Alors qu’elle concluait son discours, Dayani fixa tendrement son fils avec une fierté évidente dans le regard.

– Aujourd’hui, je ne te parle pas seulement en tant que Sénatrice, je te parle surtout en tant que mère. Tu as en toi le potentiel de changer le monde, dit-elle en le désignant du doigt, mais souviens-toi toujours d’où tu viens. C’est ce souvenir puissant et indélébile qui te gardera ancré dans le présent et qui te guidera dans tes choix futurs. Je vais conclure par quelques phrases que je vous invite à méditer. Tout d’abord, je pense que la vraie exclusion vient de ce qu’une partie de la population n’est plus en mesure de travailler. Alors, je veux vous dire qu’il y a trois façons pour changer la vie : la première, c’est l’école ; la seconde, l’école et la troisième, l’école. C’est la seule solution pour arracher un enfant à l’évidence de sa condition.

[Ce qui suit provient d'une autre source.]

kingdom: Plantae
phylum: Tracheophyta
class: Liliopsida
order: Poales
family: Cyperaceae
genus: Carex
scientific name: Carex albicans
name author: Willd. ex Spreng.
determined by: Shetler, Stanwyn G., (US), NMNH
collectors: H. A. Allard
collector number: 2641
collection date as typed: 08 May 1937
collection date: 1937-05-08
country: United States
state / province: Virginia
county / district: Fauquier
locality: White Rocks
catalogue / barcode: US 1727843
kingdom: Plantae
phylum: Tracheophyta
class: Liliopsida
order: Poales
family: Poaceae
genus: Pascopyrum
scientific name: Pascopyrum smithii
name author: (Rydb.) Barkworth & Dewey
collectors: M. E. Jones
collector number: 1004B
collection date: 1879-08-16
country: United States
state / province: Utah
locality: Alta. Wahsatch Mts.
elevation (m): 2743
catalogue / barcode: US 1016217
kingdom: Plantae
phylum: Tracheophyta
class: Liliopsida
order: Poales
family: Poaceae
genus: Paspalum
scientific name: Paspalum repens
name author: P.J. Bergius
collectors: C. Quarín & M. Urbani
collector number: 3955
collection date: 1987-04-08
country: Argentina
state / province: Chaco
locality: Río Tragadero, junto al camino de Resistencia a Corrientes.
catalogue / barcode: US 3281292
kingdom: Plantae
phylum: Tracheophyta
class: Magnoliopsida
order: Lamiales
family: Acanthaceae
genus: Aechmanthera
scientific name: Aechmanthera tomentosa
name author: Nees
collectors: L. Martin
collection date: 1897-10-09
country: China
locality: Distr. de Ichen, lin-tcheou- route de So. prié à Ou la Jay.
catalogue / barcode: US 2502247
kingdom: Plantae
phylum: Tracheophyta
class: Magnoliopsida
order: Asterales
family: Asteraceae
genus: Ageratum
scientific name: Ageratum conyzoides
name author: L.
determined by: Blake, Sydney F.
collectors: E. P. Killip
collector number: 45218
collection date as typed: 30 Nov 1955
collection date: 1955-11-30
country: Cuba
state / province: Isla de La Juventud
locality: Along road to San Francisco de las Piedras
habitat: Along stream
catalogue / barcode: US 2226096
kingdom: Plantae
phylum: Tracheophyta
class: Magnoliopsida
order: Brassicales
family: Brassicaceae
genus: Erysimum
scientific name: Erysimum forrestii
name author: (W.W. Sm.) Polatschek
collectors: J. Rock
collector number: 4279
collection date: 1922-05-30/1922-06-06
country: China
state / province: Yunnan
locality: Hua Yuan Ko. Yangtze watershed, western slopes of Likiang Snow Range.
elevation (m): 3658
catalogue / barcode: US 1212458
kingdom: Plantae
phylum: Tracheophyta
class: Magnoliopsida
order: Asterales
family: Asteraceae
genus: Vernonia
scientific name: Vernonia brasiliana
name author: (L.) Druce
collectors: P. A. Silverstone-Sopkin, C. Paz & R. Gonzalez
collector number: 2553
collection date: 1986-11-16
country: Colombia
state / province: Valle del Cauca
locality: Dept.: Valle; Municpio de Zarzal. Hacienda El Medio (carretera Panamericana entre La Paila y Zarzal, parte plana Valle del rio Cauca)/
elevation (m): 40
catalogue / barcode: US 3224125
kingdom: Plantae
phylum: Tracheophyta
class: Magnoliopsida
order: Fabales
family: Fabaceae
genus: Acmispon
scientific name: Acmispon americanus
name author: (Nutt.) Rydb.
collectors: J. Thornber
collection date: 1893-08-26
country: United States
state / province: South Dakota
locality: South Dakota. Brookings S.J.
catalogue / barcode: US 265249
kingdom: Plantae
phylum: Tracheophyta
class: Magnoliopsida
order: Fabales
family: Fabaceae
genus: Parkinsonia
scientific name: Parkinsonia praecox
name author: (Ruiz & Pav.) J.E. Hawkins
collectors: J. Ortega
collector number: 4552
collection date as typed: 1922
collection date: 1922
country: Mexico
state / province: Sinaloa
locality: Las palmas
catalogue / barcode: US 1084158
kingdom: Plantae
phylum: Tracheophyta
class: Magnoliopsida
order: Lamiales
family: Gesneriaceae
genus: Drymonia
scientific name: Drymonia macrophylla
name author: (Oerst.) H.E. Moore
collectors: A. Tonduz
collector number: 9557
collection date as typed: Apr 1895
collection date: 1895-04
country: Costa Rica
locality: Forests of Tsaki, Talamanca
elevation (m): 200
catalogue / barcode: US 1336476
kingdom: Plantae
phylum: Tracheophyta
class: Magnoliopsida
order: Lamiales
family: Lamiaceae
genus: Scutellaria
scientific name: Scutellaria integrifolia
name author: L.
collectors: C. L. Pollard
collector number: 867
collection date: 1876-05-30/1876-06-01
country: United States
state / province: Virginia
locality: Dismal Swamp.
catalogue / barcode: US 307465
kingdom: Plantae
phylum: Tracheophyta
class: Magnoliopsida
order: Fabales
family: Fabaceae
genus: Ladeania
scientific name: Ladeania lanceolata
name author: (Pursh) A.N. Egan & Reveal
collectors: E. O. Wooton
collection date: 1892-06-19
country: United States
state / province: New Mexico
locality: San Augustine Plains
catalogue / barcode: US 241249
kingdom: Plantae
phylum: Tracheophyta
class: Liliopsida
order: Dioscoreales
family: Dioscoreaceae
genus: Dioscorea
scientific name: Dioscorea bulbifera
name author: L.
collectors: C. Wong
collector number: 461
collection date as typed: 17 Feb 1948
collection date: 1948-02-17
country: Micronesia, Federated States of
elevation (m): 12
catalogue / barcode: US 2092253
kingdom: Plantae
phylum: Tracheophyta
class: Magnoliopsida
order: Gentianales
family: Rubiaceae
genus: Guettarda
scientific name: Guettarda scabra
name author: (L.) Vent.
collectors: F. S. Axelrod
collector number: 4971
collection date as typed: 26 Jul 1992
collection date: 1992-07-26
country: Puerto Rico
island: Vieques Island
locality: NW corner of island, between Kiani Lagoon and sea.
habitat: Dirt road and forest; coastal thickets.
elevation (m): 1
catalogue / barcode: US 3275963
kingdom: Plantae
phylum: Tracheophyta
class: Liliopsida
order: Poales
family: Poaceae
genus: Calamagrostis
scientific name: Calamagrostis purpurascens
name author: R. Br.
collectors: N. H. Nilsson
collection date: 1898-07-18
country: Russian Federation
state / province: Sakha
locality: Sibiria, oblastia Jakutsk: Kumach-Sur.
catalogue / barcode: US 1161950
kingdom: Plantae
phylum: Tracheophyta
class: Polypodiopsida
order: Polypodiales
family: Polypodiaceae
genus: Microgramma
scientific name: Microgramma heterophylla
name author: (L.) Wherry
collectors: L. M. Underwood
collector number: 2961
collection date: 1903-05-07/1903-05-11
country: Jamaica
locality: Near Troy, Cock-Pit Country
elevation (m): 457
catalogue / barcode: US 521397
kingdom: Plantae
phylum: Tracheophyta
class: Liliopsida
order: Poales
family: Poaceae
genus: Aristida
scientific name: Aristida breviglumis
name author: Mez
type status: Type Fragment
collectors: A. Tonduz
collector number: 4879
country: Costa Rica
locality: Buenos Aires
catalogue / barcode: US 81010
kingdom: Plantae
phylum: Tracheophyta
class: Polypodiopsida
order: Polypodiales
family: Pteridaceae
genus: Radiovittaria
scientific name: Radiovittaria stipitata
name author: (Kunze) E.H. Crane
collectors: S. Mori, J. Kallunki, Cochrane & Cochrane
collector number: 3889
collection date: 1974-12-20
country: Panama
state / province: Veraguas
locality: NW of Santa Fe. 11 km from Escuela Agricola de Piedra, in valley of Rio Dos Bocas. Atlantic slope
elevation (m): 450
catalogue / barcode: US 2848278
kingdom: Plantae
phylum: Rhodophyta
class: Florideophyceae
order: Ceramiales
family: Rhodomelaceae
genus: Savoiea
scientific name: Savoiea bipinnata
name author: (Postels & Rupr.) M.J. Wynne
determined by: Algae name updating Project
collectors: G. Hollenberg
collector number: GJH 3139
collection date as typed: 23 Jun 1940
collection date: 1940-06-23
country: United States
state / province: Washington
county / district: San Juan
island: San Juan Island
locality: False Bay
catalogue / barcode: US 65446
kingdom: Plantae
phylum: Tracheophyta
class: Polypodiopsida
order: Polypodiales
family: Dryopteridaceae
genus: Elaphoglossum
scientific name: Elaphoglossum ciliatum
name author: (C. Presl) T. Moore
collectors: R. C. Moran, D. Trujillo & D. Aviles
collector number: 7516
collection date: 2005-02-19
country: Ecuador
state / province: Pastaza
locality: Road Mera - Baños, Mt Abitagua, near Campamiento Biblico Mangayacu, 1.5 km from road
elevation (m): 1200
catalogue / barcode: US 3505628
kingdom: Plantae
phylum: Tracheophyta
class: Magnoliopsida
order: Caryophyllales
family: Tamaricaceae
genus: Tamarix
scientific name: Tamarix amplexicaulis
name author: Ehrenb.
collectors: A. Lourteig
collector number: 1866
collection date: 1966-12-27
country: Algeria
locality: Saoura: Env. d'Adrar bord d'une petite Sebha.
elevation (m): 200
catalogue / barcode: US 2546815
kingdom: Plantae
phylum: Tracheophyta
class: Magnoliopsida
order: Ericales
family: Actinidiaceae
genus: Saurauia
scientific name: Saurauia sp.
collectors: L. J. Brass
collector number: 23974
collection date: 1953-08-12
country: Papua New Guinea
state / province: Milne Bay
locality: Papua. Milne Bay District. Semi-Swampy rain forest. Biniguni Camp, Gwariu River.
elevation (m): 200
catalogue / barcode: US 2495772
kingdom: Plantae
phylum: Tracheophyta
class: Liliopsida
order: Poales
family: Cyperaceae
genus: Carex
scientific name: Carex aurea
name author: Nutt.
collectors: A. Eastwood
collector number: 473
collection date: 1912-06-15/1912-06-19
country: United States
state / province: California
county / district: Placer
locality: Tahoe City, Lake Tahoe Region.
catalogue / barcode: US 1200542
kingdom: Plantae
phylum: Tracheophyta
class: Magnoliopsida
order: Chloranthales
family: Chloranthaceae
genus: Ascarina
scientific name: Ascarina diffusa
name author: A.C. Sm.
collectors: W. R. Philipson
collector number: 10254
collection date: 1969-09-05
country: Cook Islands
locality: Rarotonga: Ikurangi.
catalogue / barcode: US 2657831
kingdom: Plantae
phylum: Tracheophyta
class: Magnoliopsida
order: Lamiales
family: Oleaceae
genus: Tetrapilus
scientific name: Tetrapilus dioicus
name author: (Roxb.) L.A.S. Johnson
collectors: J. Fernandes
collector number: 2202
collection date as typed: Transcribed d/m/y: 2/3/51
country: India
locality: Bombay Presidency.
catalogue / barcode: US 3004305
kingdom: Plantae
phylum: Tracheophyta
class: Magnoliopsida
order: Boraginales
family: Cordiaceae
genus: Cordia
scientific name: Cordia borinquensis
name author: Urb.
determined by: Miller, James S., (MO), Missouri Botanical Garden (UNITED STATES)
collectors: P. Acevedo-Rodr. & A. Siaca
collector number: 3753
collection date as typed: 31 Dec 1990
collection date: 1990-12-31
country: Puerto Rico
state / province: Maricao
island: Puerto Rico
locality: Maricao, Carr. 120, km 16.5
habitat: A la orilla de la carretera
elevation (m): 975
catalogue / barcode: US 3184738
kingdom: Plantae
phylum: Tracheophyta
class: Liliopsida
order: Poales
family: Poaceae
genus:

La foule acquiesça en silence, mais les hochements de tête disaient bien qu’ils approuvaient le discours. Dayani continua :

– La deuxième phrase concerne l’enseignement et les enseignants, car un professeur peut changer une vie. Il peut désinhiber, donner du courage. Il peut confirmer une vocation. Je n’ai pas vu mes parents s’instruire, mais j'ai su saisir une main qu'on me tendait. Mon fils a eu l’éducation que je n’ai pas eue. N’oubliez jamais qu’il n’y a pas de fatalité à l’inculture et à la misère. La seule façon de s’en sortir est et restera toujours l’éducation.

Alors qu’elle souriait en repliant ses feuillets, indiquant par là que son discours était terminé, la foule éclata en applaudissements nourris et en cris de triomphe et d’exaltation, tandis que Jareth Jr essuyait discrètement une larme qui s’était échappée, touché malgré lui par les mots de sa mère.

Dans cette phrase : "Souviens-toi toujours d’où tu viens", résonnait l’écho d’un long voyage, commencé bien avant sa naissance, portant avec lui tout un héritage de force et d’espoir. Pour lui, ce discours de remise des diplômes n’était pas seulement un rappel de l’importance de son origine et de son histoire personnelle ; c’était surtout un message universel sur la valeur de l’humilité, du travail acharné et du service aux autres.

Jareth savait que sa mère, par son discours, venait de lui offrir, à la fois et à lui et à tous les autres diplômés, une boussole, grâce à laquelle ils allaient pouvoir garder le cap pour naviguer dans la vie en évitant les écueils de la cupidité et du pouvoir. C’était un garde-fou utile et quotidien pour louvoyer entre les rochers de la tyrannie et de l’autoritarisme forcené, un rappel que, peu importe où nous allons, nous portons en nous l’histoire de ceux qui nous ont façonnés.